Yol haritası
Yüklenmek, taahhüt altına girmek için geçmişe, bugüne ve geleceğe bakmak gerekiyor. Bunun nasıl yapılabileceğine bakıyorum.
Geçmişte ne idik?... Dün, önceki gün, daha önceki gün ne yaptık, ne yedik, ne içtik, ne gördük, ne başarı gösterdik, ne giydik? Bu soruya cevap vermek için kültür ve misyon kavramlarını kullanmak gerekiyor.
Şimdi neyiz?... Bugün ne yedik, ne içtik; üstümüzde ne kılık kıyafet var? Bizi nasıl tanıyorlar? Şu anda dışarıya verilen izlenimi tespit işlemi yapılır.
Quo vadis?.... Bu şartlar altında mevcut kılığımız, alışkanlığımız bizi nereye, ne kadar götürür?
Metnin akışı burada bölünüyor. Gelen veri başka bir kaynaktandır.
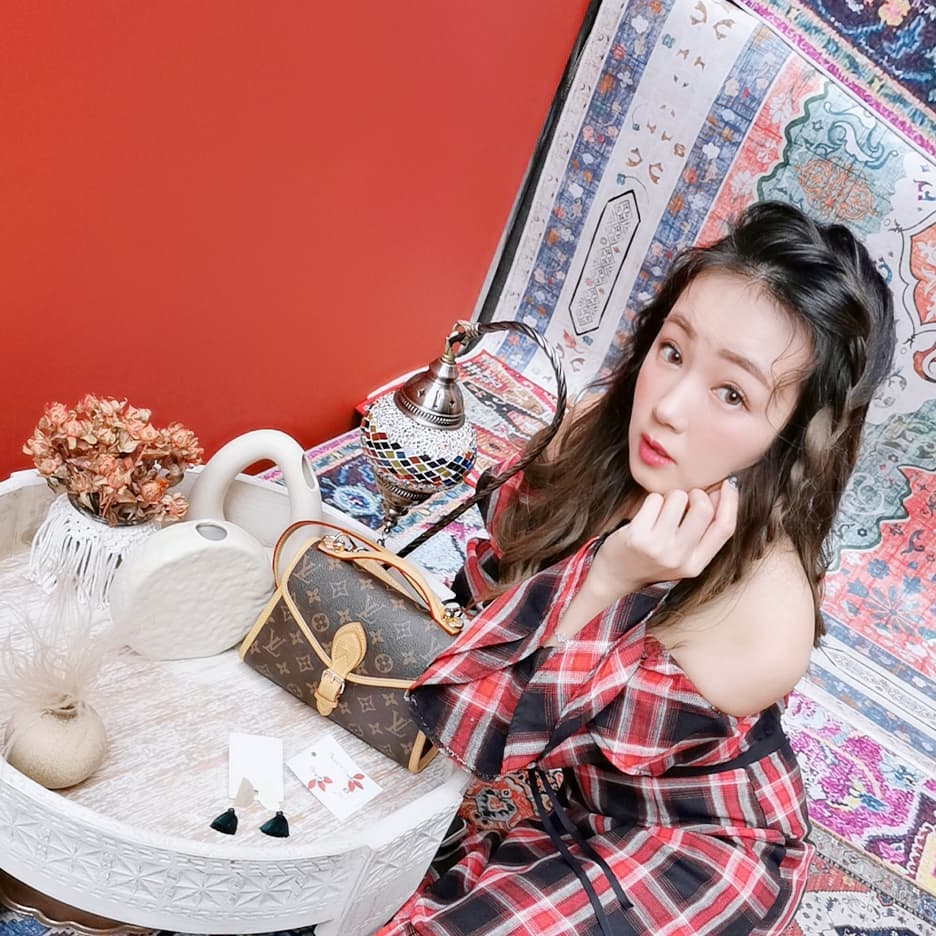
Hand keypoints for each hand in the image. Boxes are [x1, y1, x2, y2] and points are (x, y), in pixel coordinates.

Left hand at [586, 479, 738, 603]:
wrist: (616, 575)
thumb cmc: (653, 557)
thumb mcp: (683, 554)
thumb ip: (703, 531)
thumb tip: (722, 490)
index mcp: (696, 565)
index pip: (725, 528)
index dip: (731, 502)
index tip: (728, 483)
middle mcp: (679, 559)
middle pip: (704, 509)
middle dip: (697, 494)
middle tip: (685, 498)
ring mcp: (658, 548)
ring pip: (678, 498)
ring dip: (671, 496)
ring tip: (661, 510)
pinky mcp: (637, 537)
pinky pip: (655, 499)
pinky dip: (652, 500)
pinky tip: (646, 514)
Bu bir tahmin meselesi. İyimserler iyi, kötümserler kötü tahmin yapıyor, tahmin yapıp sonucu beğenmeyenler veya tahmin yapmaktan ürküp çekinenler “Allah beterinden saklasın,” diye dua ediyor.
Nereye gitmek istiyoruz?... Gelecekte kendi hür irademiz ile gerçekten nereye gitmek istiyoruz? Nasıl bir elbise istiyoruz sorusunun cevabı bir vizyon konusu, nasıl becereceğiz bir politika ve strateji konusu, kıyafeti üstümüze nasıl oturtacağız ise bir standart yönetimi konusu oluyor.
Demek ki her yolculukta izlenecek güzergâhın belirlenmesi gibi vizyonerliğin de çizilmesi gereken bir yol haritası var.